A man walks past a newly launched Nifty Indices logo inside the National Stock Exchange building in Mumbai

By Bharath Rajeswaran

BENGALURU (Reuters) -India's stock market investors have a lot to cheer about as the country's economic strength keeps foreign investors tethered, while local inflows underpin a rally that lifted the benchmark Nifty 50 to 20,000 points for the first time on Monday.

The Indian economy grew 7.8% in the April-June quarter and is expected to expand nearly 6.5% in the current financial year, making it one of the fastest growing major economies of the world.

The strong resurgence in India's macroeconomic fundamentals and a pronounced slowdown in China's economy have kept foreign portfolio buyers invested in Indian stocks.

Foreign portfolio investors (FPIs) have bought shares worth 1.57 trillion Indian rupees ($18.93 billion)on a net basis so far in fiscal 2024. In contrast, they sold shares worth 376.32 billion rupees on a net basis last year.

"The way China has disappointed foreign investors and also (given) the geopolitical situation, there's clearly a massive case for increased reallocation of foreign assets from China to India," said Pramod Gubbi, founder at Marcellus Investment Management.

As a result, both the Nifty 50 and the BSE Sensex have risen more than 10% each so far this year.
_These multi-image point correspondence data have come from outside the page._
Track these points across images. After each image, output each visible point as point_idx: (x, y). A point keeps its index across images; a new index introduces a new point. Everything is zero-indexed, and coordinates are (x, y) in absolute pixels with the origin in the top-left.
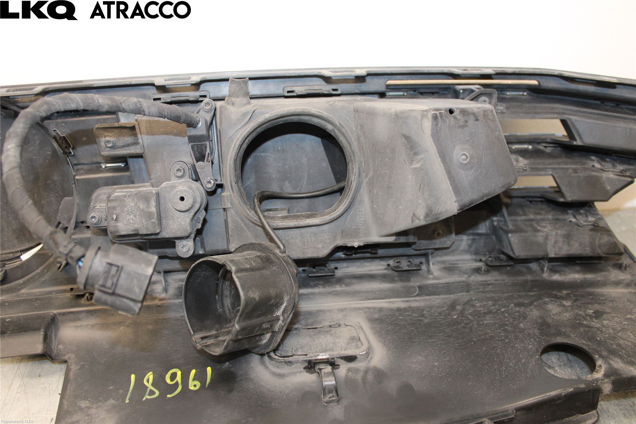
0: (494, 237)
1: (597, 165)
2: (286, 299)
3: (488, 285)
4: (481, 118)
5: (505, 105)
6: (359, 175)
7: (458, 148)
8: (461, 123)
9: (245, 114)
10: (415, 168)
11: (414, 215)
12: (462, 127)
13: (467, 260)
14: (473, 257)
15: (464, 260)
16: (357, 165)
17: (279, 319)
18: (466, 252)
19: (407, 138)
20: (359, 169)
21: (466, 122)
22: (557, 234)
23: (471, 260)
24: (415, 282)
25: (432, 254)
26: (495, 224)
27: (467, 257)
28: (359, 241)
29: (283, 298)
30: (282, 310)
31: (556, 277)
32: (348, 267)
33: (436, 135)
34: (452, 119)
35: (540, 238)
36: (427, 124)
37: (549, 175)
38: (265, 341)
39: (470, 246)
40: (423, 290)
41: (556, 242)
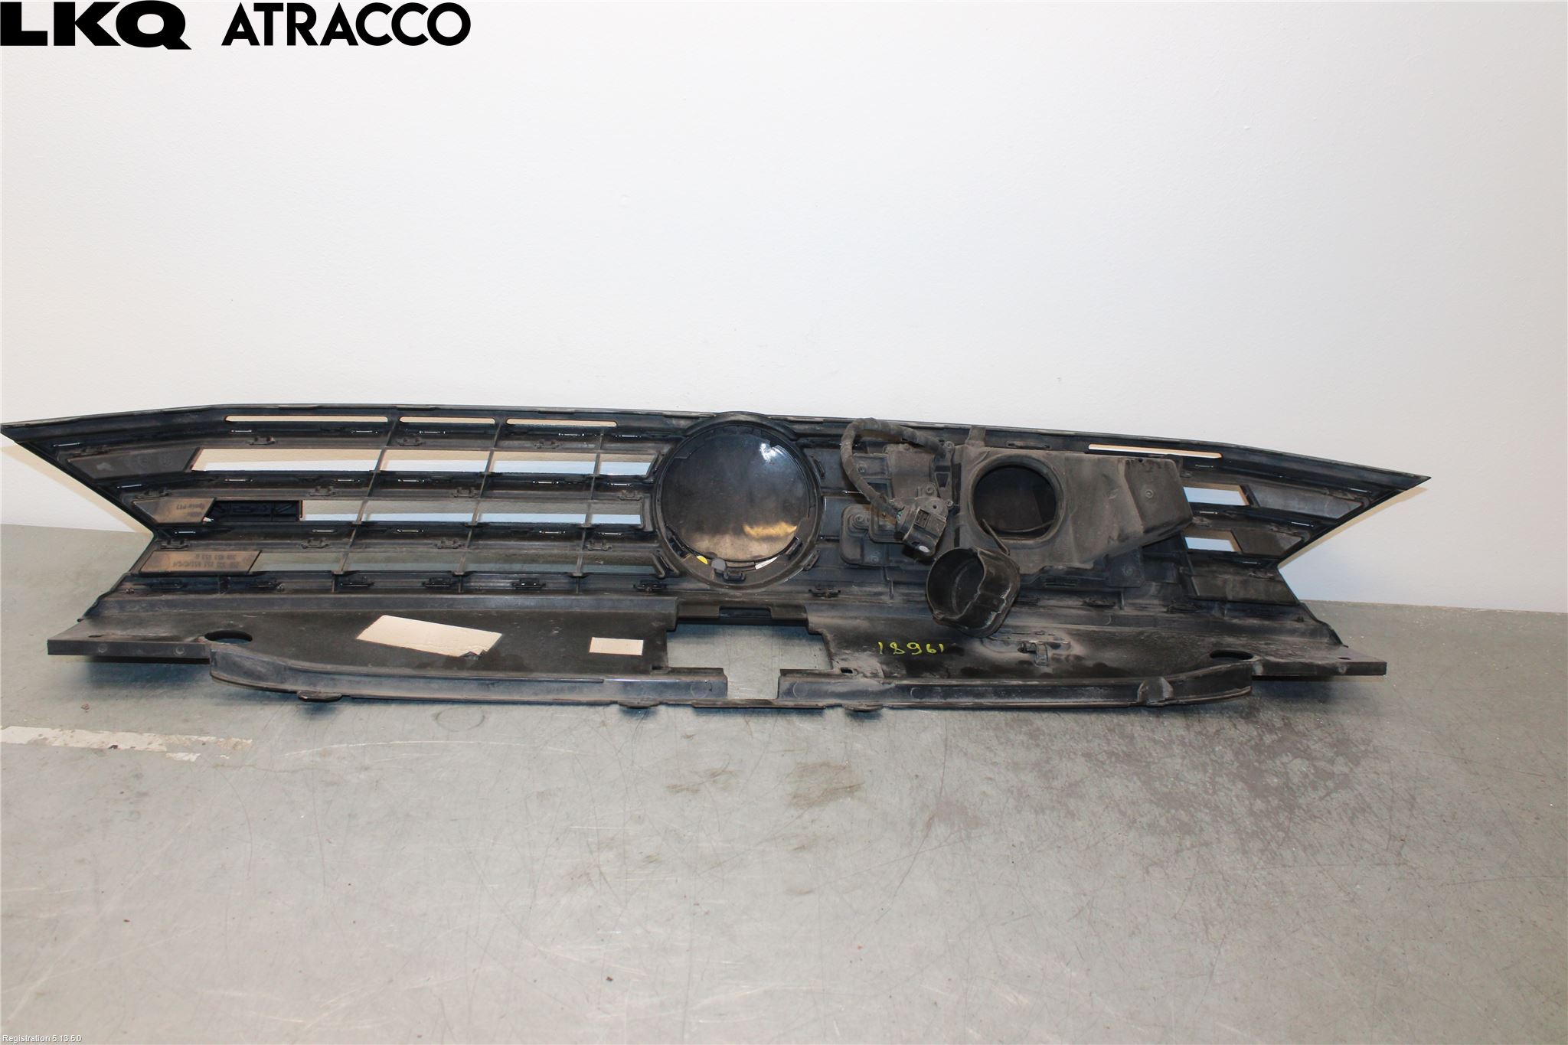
0: (1180, 586)
1: (1275, 529)
2: (1011, 585)
3: (1174, 621)
4: (1163, 466)
5: (1191, 472)
6: (1067, 509)
7: (1145, 486)
8: (1148, 469)
9: (981, 454)
10: (1112, 499)
11: (1110, 537)
12: (1148, 472)
13: (1156, 605)
14: (1161, 603)
15: (1153, 605)
16: (1065, 502)
17: (1003, 602)
18: (1155, 597)
19: (1106, 477)
20: (1067, 505)
21: (1151, 468)
22: (1234, 580)
23: (1160, 605)
24: (1109, 613)
25: (1124, 593)
26: (1181, 571)
27: (1156, 602)
28: (1063, 565)
29: (1008, 584)
30: (1006, 595)
31: (1235, 621)
32: (1049, 599)
33: (1128, 476)
34: (1141, 466)
35: (1219, 583)
36: (1122, 468)
37: (1228, 531)
38: (989, 623)
39: (1159, 592)
40: (1117, 621)
41: (1234, 587)
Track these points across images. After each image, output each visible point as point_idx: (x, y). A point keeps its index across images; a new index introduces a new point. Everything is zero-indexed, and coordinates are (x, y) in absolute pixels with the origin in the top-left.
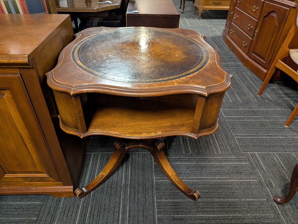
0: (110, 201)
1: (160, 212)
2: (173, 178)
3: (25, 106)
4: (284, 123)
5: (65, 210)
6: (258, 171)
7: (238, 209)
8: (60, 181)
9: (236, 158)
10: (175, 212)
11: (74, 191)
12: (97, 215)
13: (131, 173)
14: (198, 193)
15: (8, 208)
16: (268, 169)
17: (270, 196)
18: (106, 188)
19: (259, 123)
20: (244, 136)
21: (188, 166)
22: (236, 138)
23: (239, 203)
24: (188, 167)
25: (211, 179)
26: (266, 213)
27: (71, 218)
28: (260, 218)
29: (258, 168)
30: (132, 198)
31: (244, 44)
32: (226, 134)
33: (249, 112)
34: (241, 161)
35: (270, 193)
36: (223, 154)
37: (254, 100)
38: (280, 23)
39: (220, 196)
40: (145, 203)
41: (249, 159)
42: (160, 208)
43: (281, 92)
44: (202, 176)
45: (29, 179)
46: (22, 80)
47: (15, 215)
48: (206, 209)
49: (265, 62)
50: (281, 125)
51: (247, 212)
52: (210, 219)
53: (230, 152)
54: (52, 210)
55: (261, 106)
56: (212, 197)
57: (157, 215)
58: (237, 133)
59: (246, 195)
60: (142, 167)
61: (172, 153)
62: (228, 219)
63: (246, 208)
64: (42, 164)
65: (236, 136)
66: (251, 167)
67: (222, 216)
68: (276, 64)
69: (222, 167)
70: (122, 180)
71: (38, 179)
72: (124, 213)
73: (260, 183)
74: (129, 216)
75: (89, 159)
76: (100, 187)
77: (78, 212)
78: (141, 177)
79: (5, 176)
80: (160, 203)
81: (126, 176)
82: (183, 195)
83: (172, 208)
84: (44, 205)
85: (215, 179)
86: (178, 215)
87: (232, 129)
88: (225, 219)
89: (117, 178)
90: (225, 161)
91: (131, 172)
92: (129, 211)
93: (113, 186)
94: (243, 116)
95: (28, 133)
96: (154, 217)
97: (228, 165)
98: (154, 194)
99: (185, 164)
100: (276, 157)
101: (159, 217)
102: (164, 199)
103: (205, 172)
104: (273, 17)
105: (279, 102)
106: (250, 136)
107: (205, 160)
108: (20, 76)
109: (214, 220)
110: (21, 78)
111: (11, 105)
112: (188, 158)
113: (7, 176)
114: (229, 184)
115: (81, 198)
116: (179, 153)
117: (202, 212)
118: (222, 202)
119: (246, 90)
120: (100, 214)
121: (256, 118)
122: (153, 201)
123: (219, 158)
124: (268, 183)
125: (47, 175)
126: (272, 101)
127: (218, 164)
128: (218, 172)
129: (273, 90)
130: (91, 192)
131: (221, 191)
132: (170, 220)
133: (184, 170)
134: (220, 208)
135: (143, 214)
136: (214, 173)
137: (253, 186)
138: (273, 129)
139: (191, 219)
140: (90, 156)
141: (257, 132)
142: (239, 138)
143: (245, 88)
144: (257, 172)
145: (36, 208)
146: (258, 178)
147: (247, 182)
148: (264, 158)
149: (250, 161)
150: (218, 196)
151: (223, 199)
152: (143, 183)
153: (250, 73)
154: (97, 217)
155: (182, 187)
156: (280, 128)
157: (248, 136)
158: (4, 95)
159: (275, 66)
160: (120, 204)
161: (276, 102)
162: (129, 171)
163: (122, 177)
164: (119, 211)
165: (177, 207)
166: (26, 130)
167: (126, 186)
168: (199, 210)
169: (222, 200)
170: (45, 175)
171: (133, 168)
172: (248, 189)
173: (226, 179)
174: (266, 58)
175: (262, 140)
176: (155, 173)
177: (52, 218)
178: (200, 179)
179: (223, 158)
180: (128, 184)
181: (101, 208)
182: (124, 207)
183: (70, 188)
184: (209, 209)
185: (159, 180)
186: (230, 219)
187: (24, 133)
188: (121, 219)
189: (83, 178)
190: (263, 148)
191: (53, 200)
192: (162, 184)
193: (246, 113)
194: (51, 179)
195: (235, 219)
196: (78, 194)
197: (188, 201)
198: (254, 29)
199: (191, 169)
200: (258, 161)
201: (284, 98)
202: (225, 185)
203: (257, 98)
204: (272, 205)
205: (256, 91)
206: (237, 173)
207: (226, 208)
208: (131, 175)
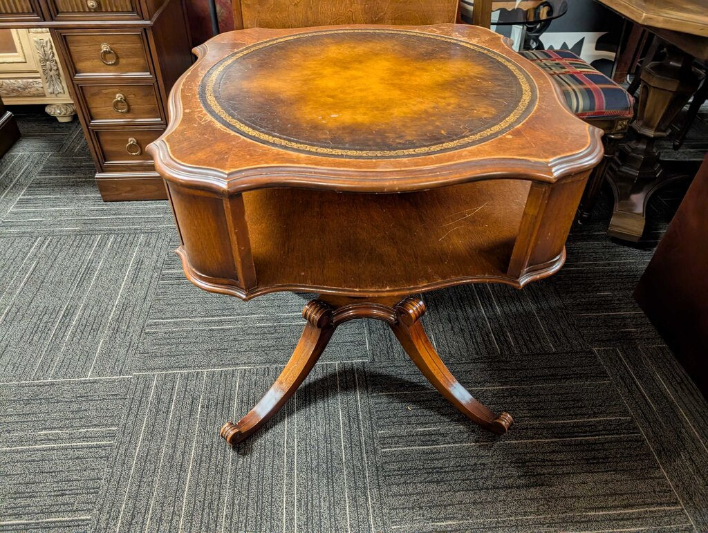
21: (334, 439)
25: (290, 493)
39: (236, 507)
99: (339, 432)
112: (363, 441)
128: (316, 518)
133: (320, 428)
136: (310, 504)
150: (236, 503)
151: (226, 516)
186: (172, 520)
199: (322, 444)
207: (202, 514)
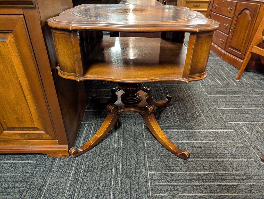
0: (103, 160)
1: (152, 169)
2: (164, 140)
3: (27, 51)
4: (263, 100)
5: (60, 167)
6: (244, 137)
7: (227, 167)
8: (56, 139)
9: (221, 127)
10: (166, 170)
11: (69, 150)
12: (91, 172)
13: (123, 138)
14: (188, 152)
15: (4, 166)
16: (253, 135)
17: (257, 157)
18: (99, 150)
19: (240, 101)
20: (227, 110)
22: (220, 112)
23: (227, 162)
24: (177, 134)
26: (255, 171)
27: (65, 174)
28: (249, 175)
29: (242, 134)
30: (125, 157)
31: (221, 41)
32: (211, 108)
33: (229, 92)
34: (226, 129)
35: (257, 155)
36: (209, 123)
37: (233, 84)
38: (252, 17)
40: (137, 162)
41: (234, 127)
42: (152, 166)
43: (257, 78)
44: (191, 140)
45: (26, 136)
46: (24, 22)
47: (10, 171)
48: (196, 167)
49: (241, 54)
50: (260, 102)
51: (236, 170)
52: (200, 176)
53: (216, 122)
54: (47, 167)
55: (240, 88)
56: (202, 157)
57: (149, 172)
58: (220, 108)
59: (234, 156)
60: (133, 133)
61: (162, 122)
62: (218, 175)
63: (235, 166)
64: (39, 119)
65: (220, 110)
66: (236, 133)
67: (213, 173)
68: (252, 49)
69: (209, 133)
70: (114, 143)
71: (35, 137)
72: (117, 170)
73: (246, 146)
74: (122, 173)
75: (84, 127)
76: (94, 149)
77: (72, 169)
78: (132, 141)
79: (3, 133)
80: (151, 162)
81: (118, 141)
82: (173, 156)
83: (163, 166)
84: (39, 164)
85: (203, 143)
86: (169, 172)
87: (215, 104)
88: (215, 176)
89: (110, 142)
90: (211, 129)
91: (123, 136)
92: (122, 168)
93: (106, 148)
94: (224, 95)
95: (27, 83)
96: (146, 174)
97: (215, 132)
98: (145, 155)
100: (259, 126)
101: (151, 174)
102: (155, 159)
103: (193, 137)
104: (246, 13)
105: (256, 85)
106: (233, 110)
107: (192, 128)
108: (23, 17)
109: (205, 177)
110: (24, 19)
111: (13, 50)
113: (5, 132)
114: (216, 147)
115: (75, 157)
116: (167, 122)
117: (192, 169)
118: (211, 162)
119: (225, 77)
120: (93, 171)
121: (236, 97)
122: (145, 161)
123: (206, 127)
124: (253, 146)
125: (44, 132)
126: (250, 84)
127: (205, 131)
129: (250, 77)
130: (85, 153)
131: (209, 152)
132: (162, 176)
134: (210, 166)
135: (135, 171)
137: (240, 149)
138: (253, 104)
139: (183, 176)
140: (85, 124)
141: (239, 107)
142: (222, 112)
143: (224, 75)
144: (242, 137)
145: (31, 166)
146: (244, 142)
147: (233, 145)
148: (248, 127)
149: (235, 129)
152: (135, 146)
153: (228, 65)
154: (91, 173)
155: (172, 148)
156: (260, 104)
157: (231, 110)
158: (7, 38)
159: (252, 52)
160: (113, 162)
161: (253, 85)
162: (121, 136)
163: (115, 141)
164: (112, 168)
165: (168, 165)
166: (26, 80)
167: (118, 148)
168: (189, 168)
169: (211, 160)
170: (42, 132)
171: (125, 134)
172: (236, 151)
173: (213, 143)
174: (241, 50)
175: (245, 113)
176: (145, 138)
177: (46, 174)
178: (189, 143)
179: (209, 127)
180: (120, 147)
181: (94, 166)
182: (117, 165)
183: (65, 147)
184: (199, 168)
185: (150, 143)
187: (24, 83)
188: (114, 175)
189: (77, 142)
190: (246, 119)
191: (48, 159)
192: (153, 147)
193: (227, 93)
194: (47, 136)
195: (225, 175)
196: (73, 152)
197: (179, 160)
198: (229, 27)
200: (243, 129)
201: (261, 82)
202: (213, 147)
203: (236, 82)
204: (260, 164)
205: (235, 77)
206: (224, 138)
208: (123, 139)
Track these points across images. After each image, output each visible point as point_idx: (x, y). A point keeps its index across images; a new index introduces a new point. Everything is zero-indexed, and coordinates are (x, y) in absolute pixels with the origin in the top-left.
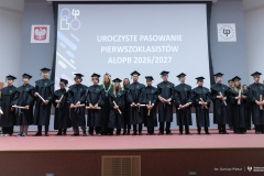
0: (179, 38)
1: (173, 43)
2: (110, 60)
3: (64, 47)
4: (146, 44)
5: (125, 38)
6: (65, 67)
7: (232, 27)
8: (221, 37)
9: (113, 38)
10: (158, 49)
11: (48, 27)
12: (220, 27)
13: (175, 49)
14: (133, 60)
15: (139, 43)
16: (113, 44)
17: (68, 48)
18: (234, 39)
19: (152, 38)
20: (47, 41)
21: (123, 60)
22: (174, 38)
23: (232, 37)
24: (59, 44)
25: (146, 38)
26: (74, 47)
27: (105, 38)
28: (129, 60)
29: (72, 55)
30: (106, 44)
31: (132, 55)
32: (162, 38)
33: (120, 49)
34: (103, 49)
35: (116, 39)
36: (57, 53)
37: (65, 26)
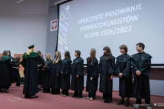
0: (139, 7)
2: (86, 36)
3: (62, 31)
4: (109, 19)
5: (95, 17)
6: (62, 44)
9: (87, 19)
10: (120, 21)
13: (135, 18)
14: (100, 33)
16: (87, 24)
19: (114, 13)
21: (94, 34)
22: (133, 8)
25: (109, 15)
26: (66, 30)
27: (82, 21)
28: (97, 34)
29: (65, 36)
30: (83, 25)
32: (123, 11)
33: (92, 27)
34: (81, 28)
35: (89, 19)
36: (59, 36)
37: (62, 18)
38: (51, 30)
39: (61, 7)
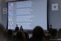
17: (11, 15)
29: (12, 17)
36: (8, 17)
37: (10, 9)
38: (4, 13)
39: (9, 4)
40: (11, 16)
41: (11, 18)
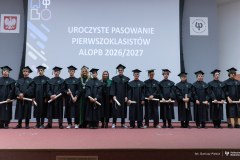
0: (151, 31)
1: (145, 36)
2: (81, 52)
3: (35, 37)
4: (117, 36)
5: (97, 29)
6: (35, 58)
7: (205, 21)
8: (193, 31)
9: (84, 30)
10: (129, 41)
11: (18, 16)
12: (193, 20)
13: (147, 42)
14: (104, 52)
15: (111, 35)
16: (84, 35)
17: (38, 39)
18: (206, 33)
19: (123, 31)
20: (17, 31)
21: (95, 52)
22: (145, 31)
23: (204, 31)
24: (29, 34)
25: (117, 30)
26: (45, 38)
27: (76, 29)
28: (100, 52)
29: (43, 47)
30: (77, 35)
31: (103, 47)
32: (133, 31)
33: (92, 41)
34: (74, 40)
35: (88, 30)
36: (27, 44)
37: (35, 16)
40: (39, 43)
41: (39, 49)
The Nifty gained as much as 0.95% on Monday to top the 20,000-mark for the first time, before closing 0.89% higher at 19,996.35.

Domestic institutions have bought 1.17 trillion rupees worth of shares so far in 2023, according to stock exchange data. They bought 2.35 trillion rupees worth of shares in January-August last year.


Retail investor interest has steadily soared over the past two years as the indexes sailed higher.

India's equity mutual fund schemes have recorded net inflows for 30 months in a row and contributions through systematic investment plans (SIPs) - regular payments into mutual funds - hit a record 158.14 billion rupees in August.

"While the FPI flows have been strong over the last few months, the backbone of the Indian market is the retail investor," said Sanjiv Bhasin, director at IIFL Securities.

The "icing on the cake is that, the trend will likely continue in the coming months."

New demat accounts, necessary to trade, rose to 3.1 million August, notching their biggest monthly increase since January 2022, official data showed.

The flow of retail money has led to small-cap and mid-cap stocks outperform the benchmarks so far this year, logging eye-watering gains of 33.41% and 31.53% respectively.

Analysts, however, have cautioned that the outperformance in mid-cap and small-cap segment is not being driven by meaningful fundamentals of most companies.

"The primary driver of the rally in small- and mid-caps appears to be irrational exuberance among investors with high return expectations," analysts at Kotak Institutional Equities said.